Dapprima nel 1960 con la firma di un accordo con l’Unione Sovietica per l’acquisto del petrolio, espropriate fino a farle diventare di proprietà cubana, togliendole di fatto all’America.  A quel punto, gli USA interruppero ogni rapporto e qualsivoglia relazione diplomatica con il governo di Castro. Nell’aprile del 1961, gli Stati Uniti tentarono un fallimentare attacco a Cuba, facendo sbarcare nella Baia dei Porci, a sud dell’Avana, circa 1.400 dissidenti finanziati ma nello stesso anno, quella ideologia cui il Presidente americano aveva preferito non far riferimento, il 2 dicembre si consolidó. Castro, in un famoso discorso alla nazione  dichiarò che Cuba avrebbe adottato il comunismo come forma di governo.

Il 16 febbraio Fidel Castro diventó primo ministro di Cuba, la società era desinata a cambiare.
Una personalità di spicco quella di Casteo, che ha fatto e ancora oggi fa discutere. Un uomo dalle idee chiare, un leader rivoluzionario che prese il potere a Cuba dopo aver di fatto ribaltato il regime del dittatore Fulgencio Batista.

Una lunga attività politica la sua, dovuta secondo i suoi sostenitori al netto miglioramento delle condizioni di vita a Cuba.

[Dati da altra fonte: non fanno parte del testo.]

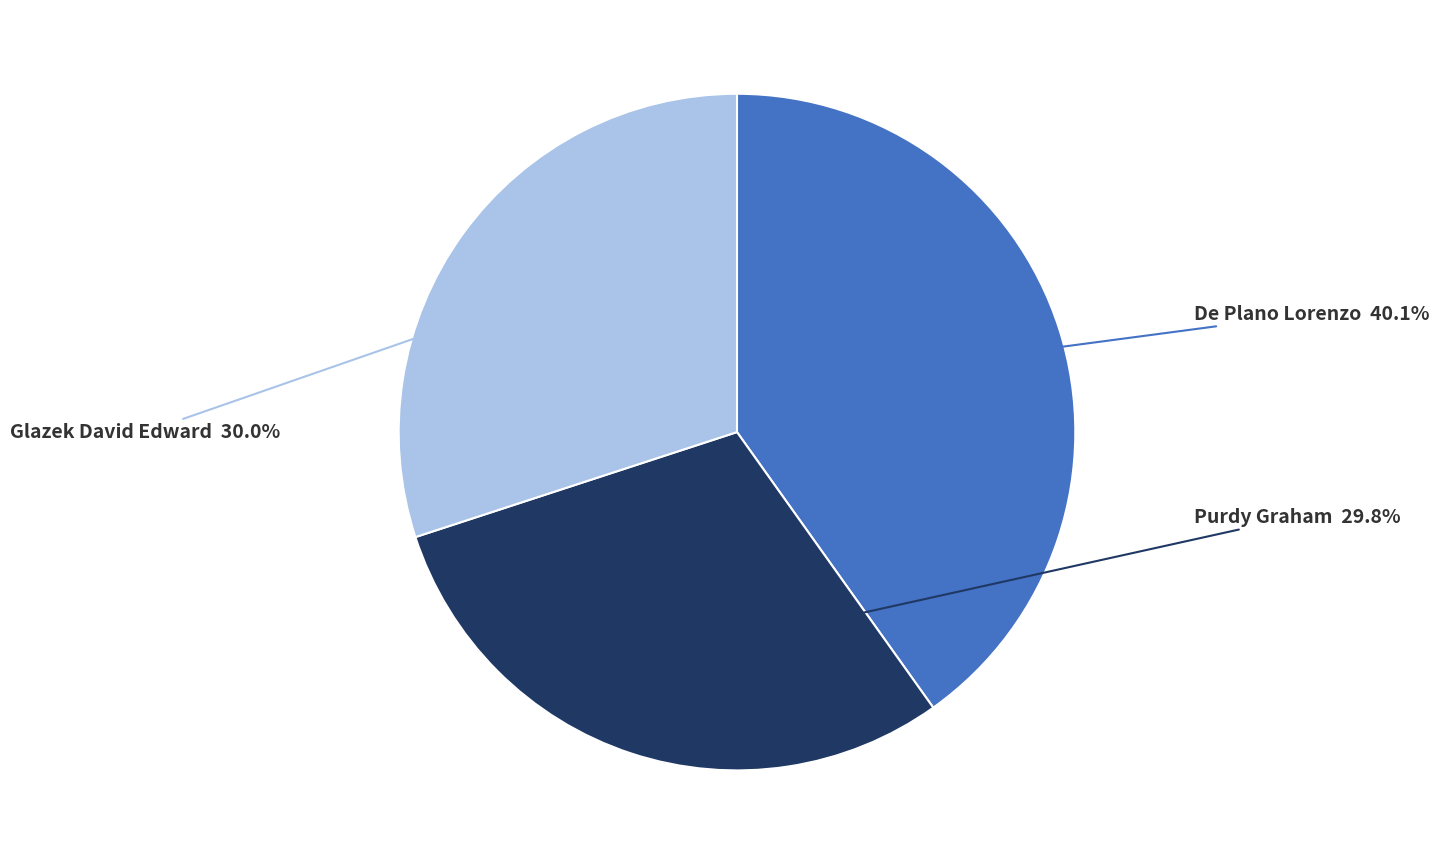

Does any single category account for the majority?

No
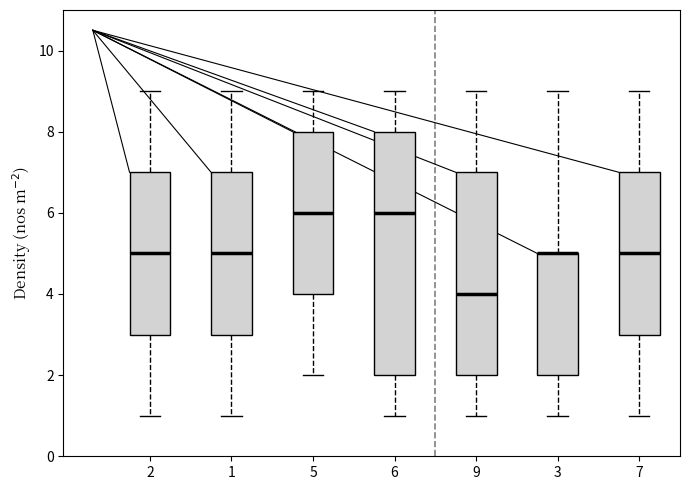

Where is the lower edge of the box at x = 1 on the y-axis? The values are not printed on the chart, so give them approximately, as read against the axis.

3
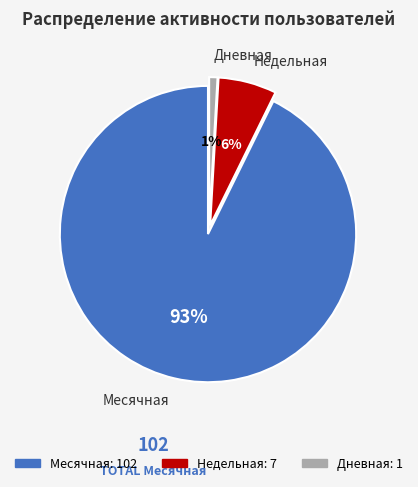

To the nearest percent, what is the average slice percentage?

33%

Ovviamente elencare le attività intraprese, sia a livello locale, sia internazionale, sarebbe impossibile, ma una cosa è certa,  il fulcro  della politica di Castro, fu l’alfabetizzazione della popolazione e l’accesso alla sanità che sarebbe dovuta diventare accessibile a tutti: effetti destinati a durare nel tempo e che ne hanno fatto un uomo dalle idee comuniste ma fortemente legato alla propria terra. Un uomo politico che piaceva al popolo, acclamato e voluto.

Una figura certamente controversa, tra chi lo considera un dittatore e chi invece sottolinea i progressi ed i cambiamenti che Cuba ottenne grazie al suo operato, a partire da quel 16 febbraio del 1959.